━━━━━ WORKING DATA ━━━━━

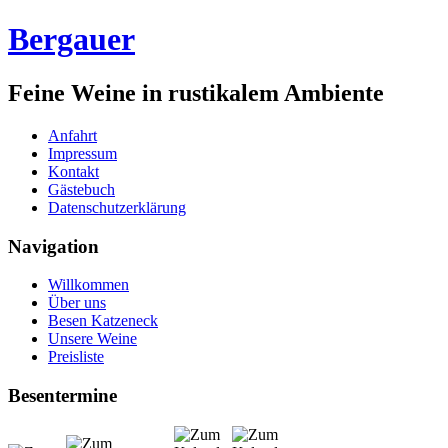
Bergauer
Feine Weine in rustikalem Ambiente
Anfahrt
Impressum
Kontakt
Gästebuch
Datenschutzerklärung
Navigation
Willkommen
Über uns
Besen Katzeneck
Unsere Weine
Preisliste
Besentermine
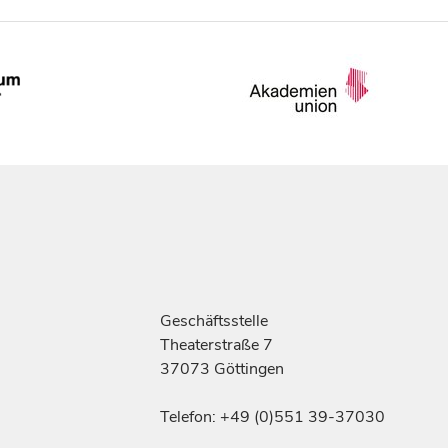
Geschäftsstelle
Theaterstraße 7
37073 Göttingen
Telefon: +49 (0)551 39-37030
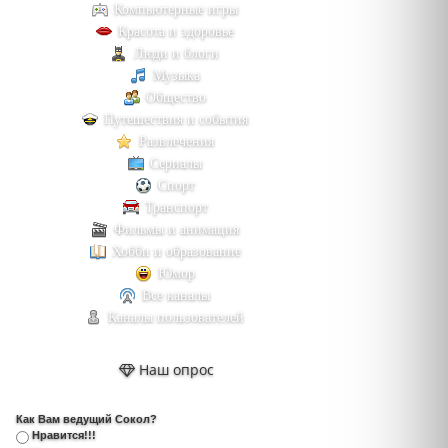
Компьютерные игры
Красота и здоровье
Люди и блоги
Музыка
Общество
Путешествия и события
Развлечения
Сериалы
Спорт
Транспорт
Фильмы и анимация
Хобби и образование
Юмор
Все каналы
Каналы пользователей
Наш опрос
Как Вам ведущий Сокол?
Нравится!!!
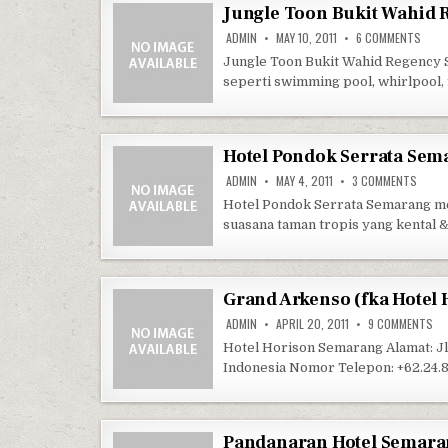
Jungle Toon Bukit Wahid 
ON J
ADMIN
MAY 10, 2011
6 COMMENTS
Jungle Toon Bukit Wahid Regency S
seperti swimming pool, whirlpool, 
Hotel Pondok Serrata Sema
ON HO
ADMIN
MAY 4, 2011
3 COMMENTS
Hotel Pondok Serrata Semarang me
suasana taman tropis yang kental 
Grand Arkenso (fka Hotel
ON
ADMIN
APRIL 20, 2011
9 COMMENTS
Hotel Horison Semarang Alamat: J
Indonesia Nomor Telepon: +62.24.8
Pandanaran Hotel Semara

━━━━━

__WORK ORDER__
Only the pictures are to be left out; write out all the other data exactly.

__RESULT OF THE TASK__
Bergauer
Feine Weine in rustikalem Ambiente
Anfahrt
Impressum
Kontakt
Gästebuch
Datenschutzerklärung
Navigation
Willkommen
Über uns
Besen Katzeneck
Unsere Weine
Preisliste
Besentermine
Geschäftsstelle
Theaterstraße 7
37073 Göttingen
Telefon: +49 (0)551 39-37030
Компьютерные игры
Красота и здоровье
Люди и блоги
Музыка
Общество
Путешествия и события
Развлечения
Сериалы
Спорт
Транспорт
Фильмы и анимация
Хобби и образование
Юмор
Все каналы
Каналы пользователей
Наш опрос
Как Вам ведущий Сокол?
Нравится!!!
Jungle Toon Bukit Wahid 
ON J
ADMIN
MAY 10, 2011
6 COMMENTS
Jungle Toon Bukit Wahid Regency S
seperti swimming pool, whirlpool, 
Hotel Pondok Serrata Sema
ON HO
ADMIN
MAY 4, 2011
3 COMMENTS
Hotel Pondok Serrata Semarang me
suasana taman tropis yang kental 
Grand Arkenso (fka Hotel
ON
ADMIN
APRIL 20, 2011
9 COMMENTS
Hotel Horison Semarang Alamat: J
Indonesia Nomor Telepon: +62.24.8
Pandanaran Hotel Semara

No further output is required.